I cherish old hymns like “Near the cross would I abide,” “I will cling to the old rugged cross,” and “When I survey the wondrous cross.”
The most solemn and beautiful time of the year is the three days from Holy Thursday to Easter: days I try to spend quite literally in the presence of the cross, reading with His bride the accounts of the crucifixion, year after year, day after day, hour after hour.
I want to enter into His sufferings and to even to share them with Him. I want to remember Him intensely for those three days. And then I want to remember Him and His self-sacrifice again every single week of the year after that. In fact, personal note: I could never go to a church that did not practice communion every week. I need to remember what He did for me every single week, not only with my mind, but with my teeth, my tongue, and my throat. I need to remember that He died for me.
And then, Easter! Resurrection! Without which we are of all men most miserable, as St. Paul said it later in the same letter to the same church.
What if we make more of the crucifixion than we should, relative to the resurrection? Is such a thing possible?
I think it is.
When I was a child I was given a crucifix necklace as a gift. My parents didn’t forbid it, but they expressed disapproval with the idea (in other contexts).
Christ is not on the cross, they said. He is risen.
I don’t hear that as much, but I still hear it. But it’s kind of ironic, because so much of our conversation and singing about Christ is about Him hanging on the cross. Emotionally, it seems to me, we are closer to Christ on the cross than Christ seated.
But where is He right now?
Do you find it as easy as I do to be deeply moved emotionally by the crucifixion, by Christ’s suffering on our behalf, in our place, but not as easy to be moved emotionally by His resurrection and ascension?
Perhaps it is a personality trait. I am more melancholy than joyful by disposition (though I confess that my grandchildren have moved me closer to the happy side of the meter).
But I have seen far fewer books about resurrection than crucifixion and hear far fewer songs and participate in far fewer discussions.
What if we are too sentimental about the crucifixion? In other words, what if we turn it into a symbol to which we can turn our emotions when we are feeling down and say, “Look, see how much He loves you,” but we don’t see much more there than that.
Seeing Christ on the cross is moving, but is it fortifying. I think it can be emotionally fortifying, but not spiritually so. I mean that we can be encouraged to endure, to be stoic by what we’ve seen Him do?
If I am suffering, I can say, “Christ did this for me. He is with me. I can take it.”

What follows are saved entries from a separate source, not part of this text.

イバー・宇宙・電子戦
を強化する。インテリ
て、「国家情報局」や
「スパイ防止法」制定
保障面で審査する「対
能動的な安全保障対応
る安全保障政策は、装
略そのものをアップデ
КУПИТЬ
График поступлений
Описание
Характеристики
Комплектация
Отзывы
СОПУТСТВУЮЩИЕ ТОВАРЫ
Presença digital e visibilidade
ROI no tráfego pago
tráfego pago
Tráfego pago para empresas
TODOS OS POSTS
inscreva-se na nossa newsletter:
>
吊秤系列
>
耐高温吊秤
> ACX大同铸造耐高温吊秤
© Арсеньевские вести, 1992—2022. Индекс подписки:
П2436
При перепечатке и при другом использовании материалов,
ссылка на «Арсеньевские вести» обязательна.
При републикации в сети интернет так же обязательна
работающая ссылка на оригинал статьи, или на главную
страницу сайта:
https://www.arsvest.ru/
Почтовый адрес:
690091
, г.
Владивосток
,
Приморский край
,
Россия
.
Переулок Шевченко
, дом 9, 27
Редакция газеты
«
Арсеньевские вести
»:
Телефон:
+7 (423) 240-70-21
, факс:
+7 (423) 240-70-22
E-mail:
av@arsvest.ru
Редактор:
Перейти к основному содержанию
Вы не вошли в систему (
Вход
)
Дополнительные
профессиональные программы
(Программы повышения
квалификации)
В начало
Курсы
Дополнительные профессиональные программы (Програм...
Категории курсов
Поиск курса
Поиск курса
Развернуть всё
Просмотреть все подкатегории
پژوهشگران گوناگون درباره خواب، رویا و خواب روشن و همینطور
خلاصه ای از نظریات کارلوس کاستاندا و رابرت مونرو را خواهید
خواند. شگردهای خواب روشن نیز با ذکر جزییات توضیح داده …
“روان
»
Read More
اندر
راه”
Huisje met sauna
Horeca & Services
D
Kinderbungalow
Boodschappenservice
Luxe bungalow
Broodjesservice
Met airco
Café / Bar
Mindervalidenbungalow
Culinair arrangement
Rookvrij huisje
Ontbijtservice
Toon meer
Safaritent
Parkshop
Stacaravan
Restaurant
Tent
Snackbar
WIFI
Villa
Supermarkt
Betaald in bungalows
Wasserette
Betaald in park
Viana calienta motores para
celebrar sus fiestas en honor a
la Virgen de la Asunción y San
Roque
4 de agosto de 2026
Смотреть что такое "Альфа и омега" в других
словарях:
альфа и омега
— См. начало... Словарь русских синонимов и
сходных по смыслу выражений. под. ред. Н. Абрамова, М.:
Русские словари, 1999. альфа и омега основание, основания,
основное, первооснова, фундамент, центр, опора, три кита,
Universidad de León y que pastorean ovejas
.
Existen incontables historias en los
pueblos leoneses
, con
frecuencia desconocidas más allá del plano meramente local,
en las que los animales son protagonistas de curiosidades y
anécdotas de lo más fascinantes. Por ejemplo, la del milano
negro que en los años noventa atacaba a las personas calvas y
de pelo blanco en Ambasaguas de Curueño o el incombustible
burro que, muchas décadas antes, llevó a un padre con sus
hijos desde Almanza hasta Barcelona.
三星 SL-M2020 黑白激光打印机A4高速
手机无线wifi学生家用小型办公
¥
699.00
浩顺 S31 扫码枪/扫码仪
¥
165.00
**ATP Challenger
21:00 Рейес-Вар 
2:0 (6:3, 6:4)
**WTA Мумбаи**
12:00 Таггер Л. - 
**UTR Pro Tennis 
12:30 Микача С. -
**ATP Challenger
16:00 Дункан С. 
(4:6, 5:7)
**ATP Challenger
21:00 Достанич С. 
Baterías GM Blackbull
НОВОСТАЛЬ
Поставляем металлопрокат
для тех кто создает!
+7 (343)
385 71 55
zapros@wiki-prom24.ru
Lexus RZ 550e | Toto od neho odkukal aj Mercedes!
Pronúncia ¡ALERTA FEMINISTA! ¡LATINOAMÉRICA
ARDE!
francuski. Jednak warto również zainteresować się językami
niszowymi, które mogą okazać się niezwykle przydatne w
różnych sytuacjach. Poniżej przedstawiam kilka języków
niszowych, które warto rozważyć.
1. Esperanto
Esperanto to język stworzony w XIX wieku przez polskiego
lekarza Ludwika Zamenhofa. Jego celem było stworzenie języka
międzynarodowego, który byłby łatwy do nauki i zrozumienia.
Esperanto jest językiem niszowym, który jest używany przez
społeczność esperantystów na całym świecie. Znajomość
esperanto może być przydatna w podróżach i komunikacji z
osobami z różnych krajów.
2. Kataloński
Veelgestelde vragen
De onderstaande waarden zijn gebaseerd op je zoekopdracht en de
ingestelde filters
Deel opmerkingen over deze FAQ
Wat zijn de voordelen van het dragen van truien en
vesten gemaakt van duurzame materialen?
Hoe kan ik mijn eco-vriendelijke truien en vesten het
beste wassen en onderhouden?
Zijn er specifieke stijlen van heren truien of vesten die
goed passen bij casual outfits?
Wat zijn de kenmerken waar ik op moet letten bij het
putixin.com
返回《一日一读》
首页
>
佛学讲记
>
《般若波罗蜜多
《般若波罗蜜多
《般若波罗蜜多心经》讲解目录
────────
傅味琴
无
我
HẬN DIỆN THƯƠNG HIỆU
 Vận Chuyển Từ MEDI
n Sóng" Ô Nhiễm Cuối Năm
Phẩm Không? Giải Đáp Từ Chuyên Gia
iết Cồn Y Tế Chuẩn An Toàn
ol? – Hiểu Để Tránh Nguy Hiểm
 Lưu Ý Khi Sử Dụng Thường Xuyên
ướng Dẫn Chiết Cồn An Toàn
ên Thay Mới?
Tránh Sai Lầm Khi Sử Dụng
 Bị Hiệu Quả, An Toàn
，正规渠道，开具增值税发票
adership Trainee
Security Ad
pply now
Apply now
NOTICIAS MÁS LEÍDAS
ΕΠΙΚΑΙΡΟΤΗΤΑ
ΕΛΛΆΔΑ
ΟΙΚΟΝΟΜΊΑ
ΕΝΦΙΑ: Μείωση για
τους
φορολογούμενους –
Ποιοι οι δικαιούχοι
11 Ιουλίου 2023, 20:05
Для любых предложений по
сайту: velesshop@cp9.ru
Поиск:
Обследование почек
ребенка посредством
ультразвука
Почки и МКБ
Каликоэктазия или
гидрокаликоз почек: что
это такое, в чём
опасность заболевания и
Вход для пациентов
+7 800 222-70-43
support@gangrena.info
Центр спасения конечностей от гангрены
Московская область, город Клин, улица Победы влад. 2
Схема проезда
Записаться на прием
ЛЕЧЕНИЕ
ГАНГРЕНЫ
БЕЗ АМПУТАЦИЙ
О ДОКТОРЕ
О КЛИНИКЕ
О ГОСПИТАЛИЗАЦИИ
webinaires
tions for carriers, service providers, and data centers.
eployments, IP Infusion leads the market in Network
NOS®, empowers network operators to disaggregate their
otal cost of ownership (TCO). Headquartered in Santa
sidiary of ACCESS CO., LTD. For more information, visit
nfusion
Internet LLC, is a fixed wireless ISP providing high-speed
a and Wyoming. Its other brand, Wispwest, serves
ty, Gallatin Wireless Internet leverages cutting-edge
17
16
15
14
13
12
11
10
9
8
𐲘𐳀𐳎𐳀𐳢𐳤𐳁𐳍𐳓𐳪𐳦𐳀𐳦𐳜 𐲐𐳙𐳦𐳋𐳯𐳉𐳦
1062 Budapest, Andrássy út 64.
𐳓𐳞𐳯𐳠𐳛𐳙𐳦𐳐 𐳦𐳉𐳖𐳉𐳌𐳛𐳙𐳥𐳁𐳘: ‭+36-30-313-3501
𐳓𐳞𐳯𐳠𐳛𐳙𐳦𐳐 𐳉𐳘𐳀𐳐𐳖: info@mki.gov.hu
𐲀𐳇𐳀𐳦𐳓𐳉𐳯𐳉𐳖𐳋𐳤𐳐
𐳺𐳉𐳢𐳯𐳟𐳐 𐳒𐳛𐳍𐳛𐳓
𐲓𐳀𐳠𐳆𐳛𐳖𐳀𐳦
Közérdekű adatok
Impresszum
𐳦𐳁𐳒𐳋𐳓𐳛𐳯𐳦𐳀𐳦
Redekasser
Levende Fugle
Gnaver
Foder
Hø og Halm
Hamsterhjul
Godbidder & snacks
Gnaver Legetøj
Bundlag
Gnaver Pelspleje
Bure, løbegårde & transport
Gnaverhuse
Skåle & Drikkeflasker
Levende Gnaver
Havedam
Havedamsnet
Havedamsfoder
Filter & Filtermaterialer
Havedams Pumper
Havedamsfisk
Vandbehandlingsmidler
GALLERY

But do I say, “Christ has conquered death through His resurrection, He has ascended into heaven, He has given everything to me. He is seated at the right hand of the Father right now and all I want is to be united to Him there. I can wait for the lesser things.”
Do you see the difference?
Everything is already yours. Even life and death. Even the apostles, given by Christ to His bride. Even, God be praised, The Blessed Holy Spirit, the Lord and giver of life!
I am not suggesting that we already remember Christ crucified too much. Far from it. But if we should remember Him crucified five times more than we do, we should remember Him exalted 100 times more than we do. The Father, after all, did declare Him both Lord and Christ.
We should too, in words and life. And when we do, we should try to mean what the Father means. Because Christus autem Dei.